There are plenty of reasons to travel to the West Coast in the fall. Fresh hop beer, huckleberry picking, Seahawks football, and, to a much lesser extent, San Francisco 49ers football, all could have made our list. But these are the best of the best. The top reasons to hop off your couch, don your best fleece, and let the leaves crunch beneath your feet!
Salmon Runs on the Olympic Peninsula
Beginning in September, Pacific salmon leave the ocean and return to rivers to swim furiously up stream, spawn, and die. It’s a selfless act that extends benefits beyond their new offspring. Nutrients are limited in mountain ecosystems, and like shimmering bags of fertilizer, the salmon leave nitrogen and other important elements in their wake. In fact, bears will typically eat just the head and roe of the salmon, discarding the carcass to feed fungi and enrich surrounding plants and trees.
While many rivers in Washington are teeming with determined salmon through mid-November, they can be difficult to spot without a good vantage point. The Sol Duc River on the Olympic Peninsula is one prime locale to watch the race unfold. Along their route up the river, salmon are forced to fling themselves up an intense waterfall at the aptly-named “Salmon Cascades”. Scurry down the rocks and see if you can snap a photo while they’re mid-air!
Oktoberfest in Leavenworth, Washington
Leavenworth faced an uncertain future after its logging industry was decimated by a change in the rail line. And in response to the adversity, the town went in a bold new direction. The village remade itself in the likeness of a German alpine community, complete with bier gardens, sausage shops, and even a nutcracker museum. Strolling along the quaint main street, encircled by the Cascade Mountains, you may have to blink to remind yourself you’re not in Bavaria.
Leavenworth is at its most German during the three weekends of Oktoberfest. The streets close down and the lederhosen come out as revelers stuff themselves with sauerkraut and mugs of beer. There are also four entertainment stages where polka bands oompah the crowds through traditional dances and rousing sing-a-longs. If you tire of marzens and dunkels, head to Icicle Brewing Company. Their Dark Persuasion beer is probably the only German Chocolate Cake Ale we’ve ever seen.
Fall Foliage in Oregon
The Northeast gets all the attention but “leaf peepers” are missing out on the brilliant displays of the Pacific Northwest. Oregon sports some of the best colors and there’s even a Fall Foliage Hotline (800-547-5445) and blog dedicated to tracking their progress.
Take in the changing seasons with a bike or drive along the Cottage Grove Covered Bridges route. This 30-mile loop through rural Oregon showcases a burst of pigments as you ride through historical covered bridges built in the early-to-mid 1900s. The yellows, oranges, and reds of the leaves pop against the backdrop of evergreen forests, meadows, and lakes in this quiet setting.

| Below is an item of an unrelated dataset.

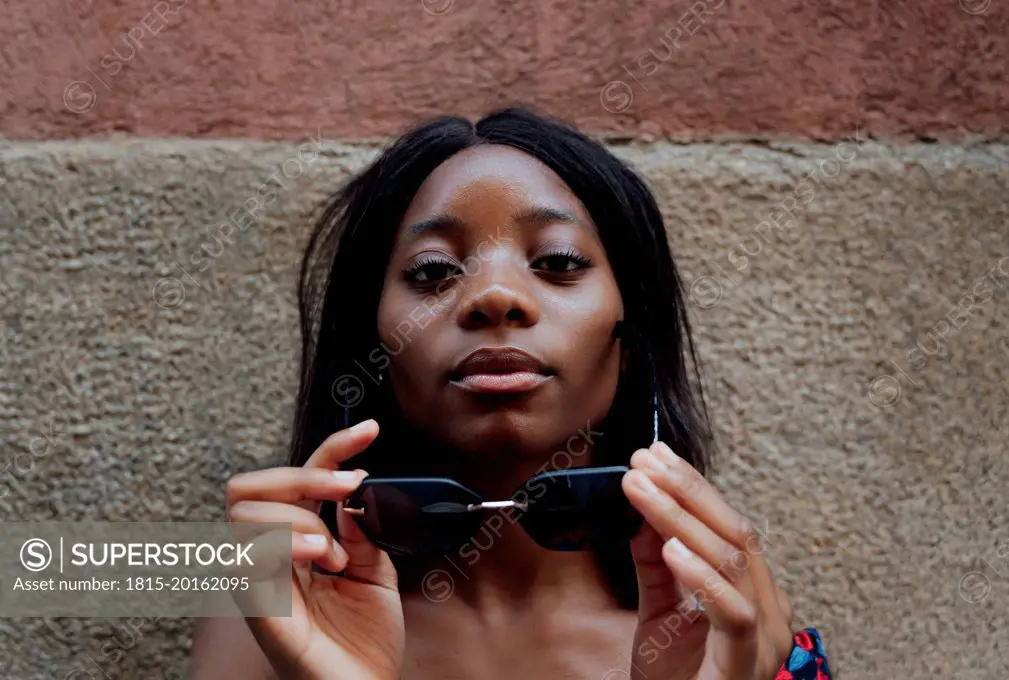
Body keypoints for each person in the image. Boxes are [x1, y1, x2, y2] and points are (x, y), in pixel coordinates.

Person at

Monarch Butterfly Migration on the Central California Coast
Delicate monarchs flutter up to 900 miles to winter and mate along the central California Coast. The migration begins mid-October, and the butterflies hunker down in eucalyptus and pine trees until after they’ve procreated in late February. But like Southern Californians, they’re not crazy about the cold. In fact, temperatures below 57°F render monarchs unable to fly. Visiting the coast in late-October or November, when the average temperatures are slightly higher than the winter months, gives you a better chance of seeing them hover in a fall-like flurry of orange and black.
Just outside of Monterey, the town of Pacific Grove is known as “Butterfly Town, USA.” Migrate over to its Monarch Butterfly Sanctuary to pay your respects to the regal insects. Alternatively, head further south to Pismo Beach, which typically attracts the largest colonies and plenty of sun.
Harvest Time in Sonoma County
The golden palettes of fall are all the sweeter when they yield velvety red wines. Lucky for us then, that autumn means harvest time on the West Coast. First, wine makers pluck bins upon bins of grapes off the vines. Then the grapes are crushed into smithereens, a sacrifice to the wine gods. Finally, they’re left to ferment with the promise of a future vintage.
Don’t wait years for those grapes to end up as a finished product. The Sonoma County Harvest Fair has 300+ wines ready for the drinking. And if you want to work off those liquid calories, you can enter the grape stomp competition to get your feet moving!